◆ What is needed:
Copy out each line of the entries where the word "gradient" is present.

##### Records for the exercise #####

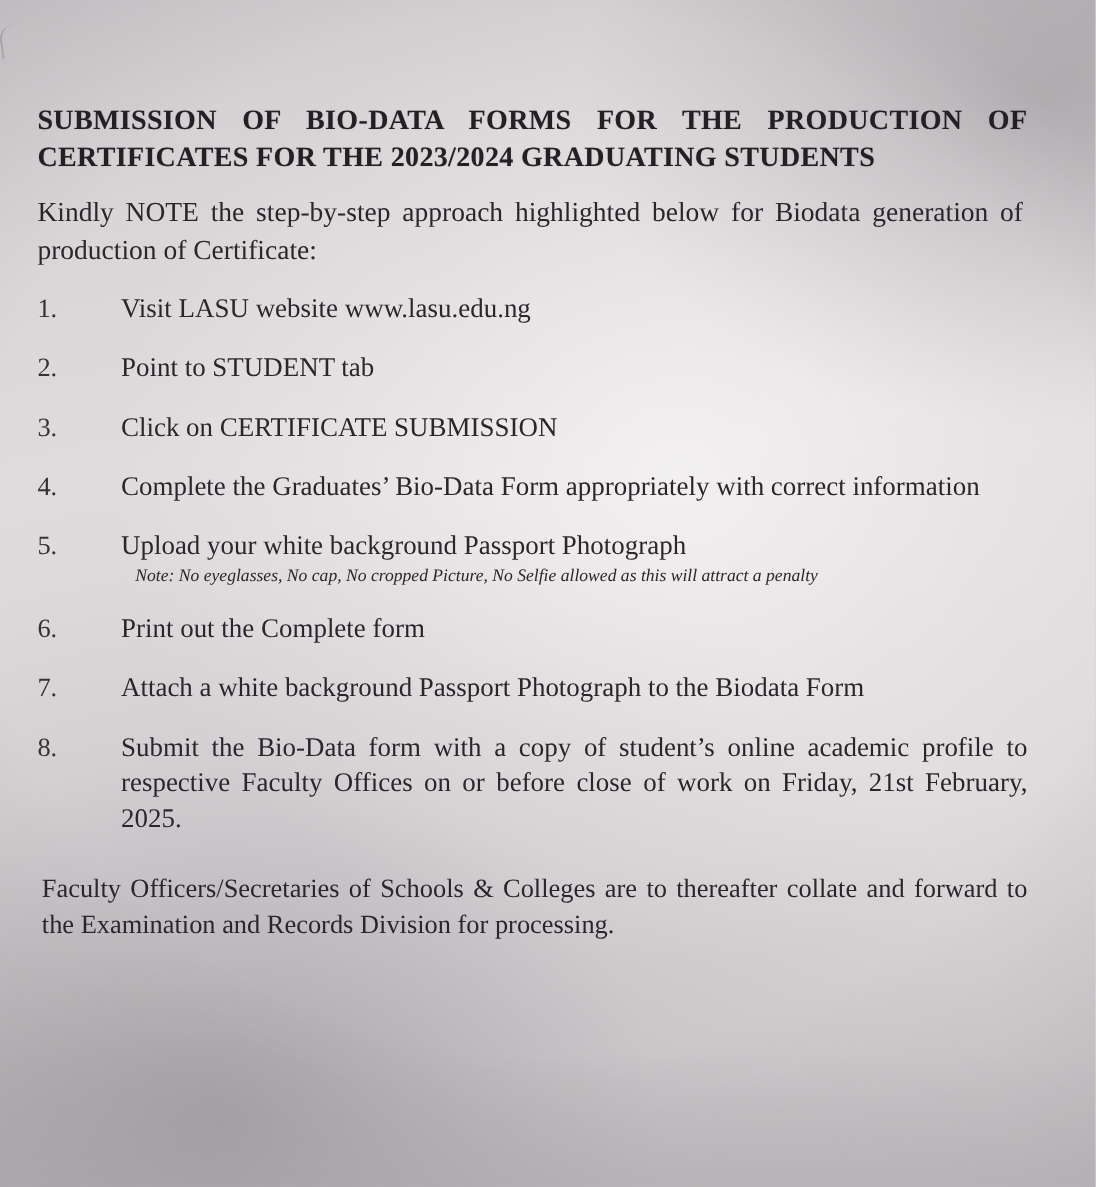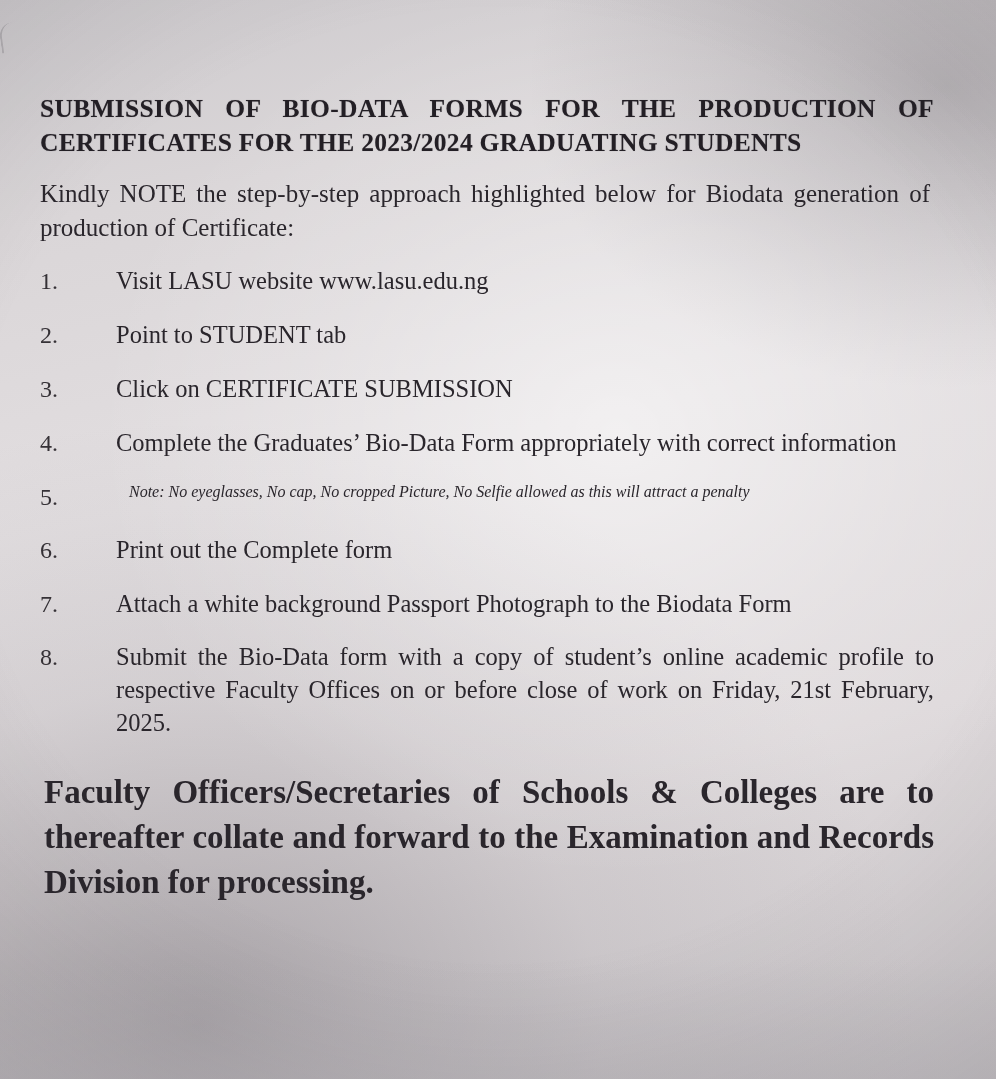--- a/index.html
+++ b/index.html
@@ -25,7 +25,6 @@
       radial-gradient(ellipse 60% 40% at 95% 8%, rgba(120,116,122,0.38) 0%, rgba(255,255,255,0) 70%),
       linear-gradient(168deg, #cdcacd 0%, #dad6d8 18%, #e2dee0 42%, #ded9db 70%, #cbc7ca 100%);
     box-sizing: border-box;
-    padding-left: 6px;
   }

#####

◆ Written answer:
       radial-gradient(ellipse 60% 40% at 95% 8%, rgba(120,116,122,0.38) 0%, rgba(255,255,255,0) 70%),
       linear-gradient(168deg, #cdcacd 0%, #dad6d8 18%, #e2dee0 42%, #ded9db 70%, #cbc7ca 100%);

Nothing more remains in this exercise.